So, it's kind of a mixed bag. I think it nets out for the year to less favorable than I want to be. And I said we did slow down a bit. I mean, we exited last year with 15% growth. And this year, at the midpoint, we're calling 13%, but the year is not over. So, it could be we lose a point, point-and-a-half of growth this year, two points maybe, I don't know.
But I'll tell you what, that's pretty darn good in this environment and it's certainly better than any of our peers have been able to do in this environment. So, we feel proud about it and feel confident going forward that this is a very growth-oriented sustainable, resilient business and it's not likely to change dramatically from that.

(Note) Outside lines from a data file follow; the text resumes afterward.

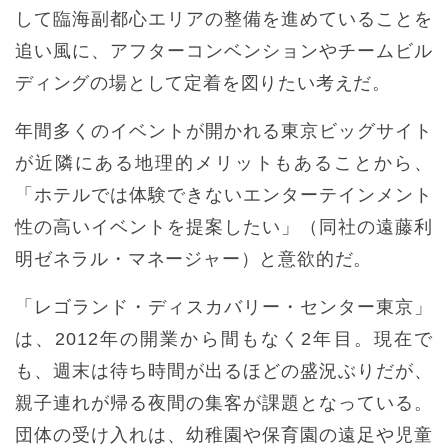
して臨海副都心エリアの整備を進めていることを
追い風に、アフターコンベンションやチームビル
ディングの場として定着を図りたい考えだ。
年間多くのイベントが開かれる東京ビッグサイト
が近隣にある地理的メリットもあることから、
「ホテルでは体験できないエンターテインメント
性の高いイベントを提案したい」（同社の遠藤利
明ゼネラル・マネージャー）と意欲的だ。
「レゴランド・ディスカバリー・センター東京」
は、2012年の開業から間もなく2年目。現在で
も、週末は待ち時間が出るほどの盛況ぶりだが、
親子連れが帰る夜間の集客が課題となっている。
団体の受け入れは、幼稚園や保育園の遠足や児童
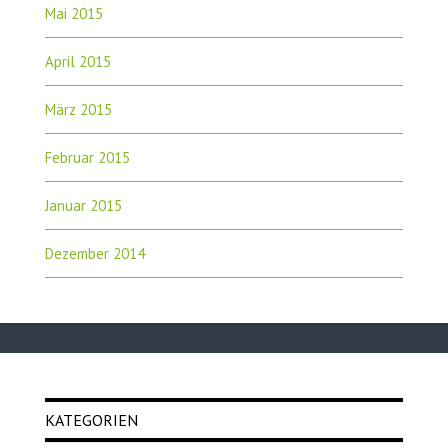
Mai 2015
April 2015
März 2015
Februar 2015
Januar 2015
Dezember 2014
KATEGORIEN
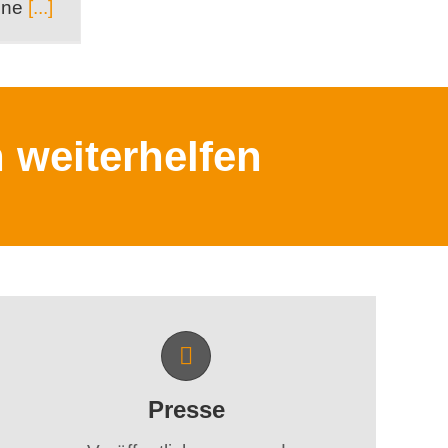
ine
[...]
 weiterhelfen
Presse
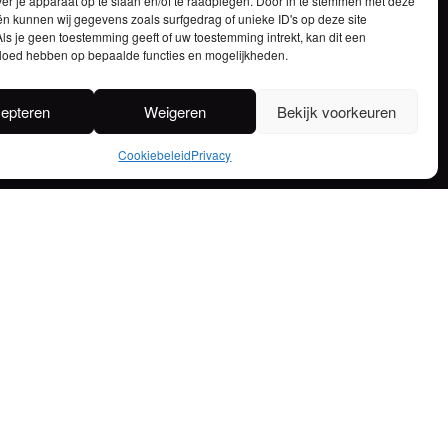
ver je apparaat op te slaan en/of te raadplegen. Door in te stemmen met deze
n kunnen wij gegevens zoals surfgedrag of unieke ID's op deze site
ls je geen toestemming geeft of uw toestemming intrekt, kan dit een
vloed hebben op bepaalde functies en mogelijkheden.
epteren
Weigeren
Bekijk voorkeuren
STOKERIJ – BROUWERIJ
ma-do 7:00 – 16:30 / vrijdag 7:00 – 13:00
Cookiebeleid
Privacy
BRASSERIE
Maandag en dinsdag gesloten
Woensdag en donderdag:
11:30 – 14:00 /
18:00 – 22:00 (keuken open tot 20:30)
Vrijdag: 11:30 – 14:00 / 18:00 – 23:00
(keuken open tot 21:00)
Zaterdag: 17:00 – 23:00 (keuken open tot 21:00)
Zondag: 11:30 – 22:00 (keuken open tot 20:30)
Vakantie: 13 juli tot en met 28 juli
Vakantie: 20 december tot en met 1 januari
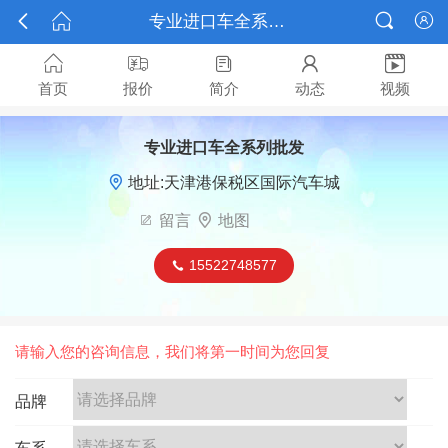



专业进口车全系列批发






首页
报价
简介
动态
视频
专业进口车全系列批发

地址:天津港保税区国际汽车城

留言

地图
15522748577

请输入您的咨询信息，我们将第一时间为您回复
品牌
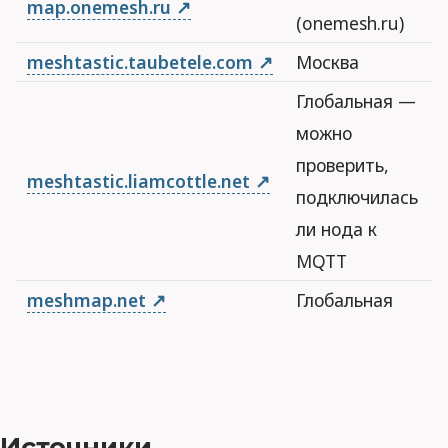
map.onemesh.ru
(onemesh.ru)
meshtastic.taubetele.com
Москва
Глобальная —
можно
проверить,
meshtastic.liamcottle.net
подключилась
ли нода к
MQTT
meshmap.net
Глобальная
Источники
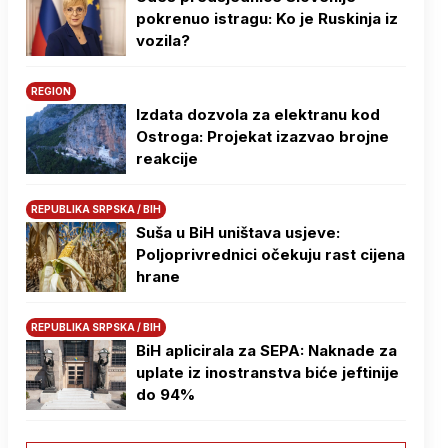
pokrenuo istragu: Ko je Ruskinja iz
vozila?
REGION
Izdata dozvola za elektranu kod
Ostroga: Projekat izazvao brojne
reakcije
REPUBLIKA SRPSKA / BIH
Suša u BiH uništava usjeve:
Poljoprivrednici očekuju rast cijena
hrane
REPUBLIKA SRPSKA / BIH
BiH aplicirala za SEPA: Naknade za
uplate iz inostranstva biće jeftinije
do 94%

And this isn’t the first time PTC has navigated bumpy external factors, he added:
We've also experienced in the past that when there's a slowdown, for example, in some of these [business sector] pockets…when the environment improves, we get a surge as all of that business comes trickling in now because people have authorization to go forward with this project [that] they’ve had sitting on the shelf for a while. So, we saw this in 2009, we saw it in 2020. In 2020, Q2 and Q3 were pretty weak, and we had a blockbuster Q4 and kind of made up for all of it. So, I think our view is probably, when the environment improves - and I'm not sure when that will be - probably, we'll get a surge of strength as some of these projects that have been held back by the customers get funded again.
It’s obvious that 2024 is going to be a big year for PTC.